As a new programmer, I could not figure out the solution to this issue, no matter how many answers I read in this or similar questions. So I'm sharing my solution for others like me arriving here from desperate searching (plus all the related questions looking for a fix are locked and link to this question). So here's an answer to your question that newbies like me can understand how and why to change our code to avoid this issue and have the variables return the values we expect. My issue is that when learning javascript, I assumed every time I wanted to modify a variable I had to start the line with var
like:
var myVariable = 1;
...
var myVariable = myVariable + 3;
when in reality, you should only put var
the first time (when you declare/initialize a variable). All other times after that, you have to start the line with the variable name and drop the var
like:
var myVariable = 1;
...
myVariable = myVariable + 3;
I didn't see an issue with how I was doing it at first, until I started using more functions, then these hoisting issues started to arise and I couldn't understand why, and I just assumed I couldn't use the same variable name across functions, or that I was unable to reference variables outside of the same function, or that I had to force creation/using global variables using some weird method like this.variable or window.variable, or something else weird.

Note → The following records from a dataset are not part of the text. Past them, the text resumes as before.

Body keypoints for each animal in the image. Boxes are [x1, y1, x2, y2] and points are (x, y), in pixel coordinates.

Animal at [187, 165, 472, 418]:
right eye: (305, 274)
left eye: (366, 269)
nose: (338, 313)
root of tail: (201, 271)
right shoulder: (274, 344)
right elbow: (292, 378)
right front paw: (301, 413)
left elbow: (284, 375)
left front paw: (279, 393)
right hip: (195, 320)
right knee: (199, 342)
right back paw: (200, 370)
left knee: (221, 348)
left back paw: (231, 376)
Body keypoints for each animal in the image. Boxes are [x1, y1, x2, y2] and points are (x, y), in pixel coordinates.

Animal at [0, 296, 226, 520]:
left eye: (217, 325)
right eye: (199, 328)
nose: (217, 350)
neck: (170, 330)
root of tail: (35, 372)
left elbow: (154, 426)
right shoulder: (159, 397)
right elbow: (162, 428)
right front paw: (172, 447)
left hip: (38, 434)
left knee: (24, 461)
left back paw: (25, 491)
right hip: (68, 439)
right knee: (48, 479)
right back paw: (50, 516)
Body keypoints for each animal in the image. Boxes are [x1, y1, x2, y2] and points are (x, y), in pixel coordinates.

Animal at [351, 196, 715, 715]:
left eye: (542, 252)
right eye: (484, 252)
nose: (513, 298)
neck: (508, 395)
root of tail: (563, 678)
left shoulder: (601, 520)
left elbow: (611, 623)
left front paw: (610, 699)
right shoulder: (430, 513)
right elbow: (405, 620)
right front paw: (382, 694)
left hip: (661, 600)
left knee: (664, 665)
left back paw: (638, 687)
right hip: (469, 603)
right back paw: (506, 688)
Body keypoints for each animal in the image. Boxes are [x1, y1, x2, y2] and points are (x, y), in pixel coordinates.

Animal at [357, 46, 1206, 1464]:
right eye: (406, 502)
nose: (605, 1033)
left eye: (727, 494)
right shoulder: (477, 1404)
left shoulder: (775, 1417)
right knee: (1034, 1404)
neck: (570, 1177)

After I deleted all the places I had var
except for the first one per variable, my issues disappeared.
The same thing applies to your code. If you change this:
var x = 'set';
var y = function ()
{
if (!x)
{
var x = 'hoisted';
}
alert(x);
}
y();
(changing var x = 'hoisted';
to x = 'hoisted';
) to this:
var x = 'set';
var y = function ()
{
if (!x)
{
x = 'hoisted';
}
alert(x);
}
y();
then it works as you'd expect, and avoids hoisting.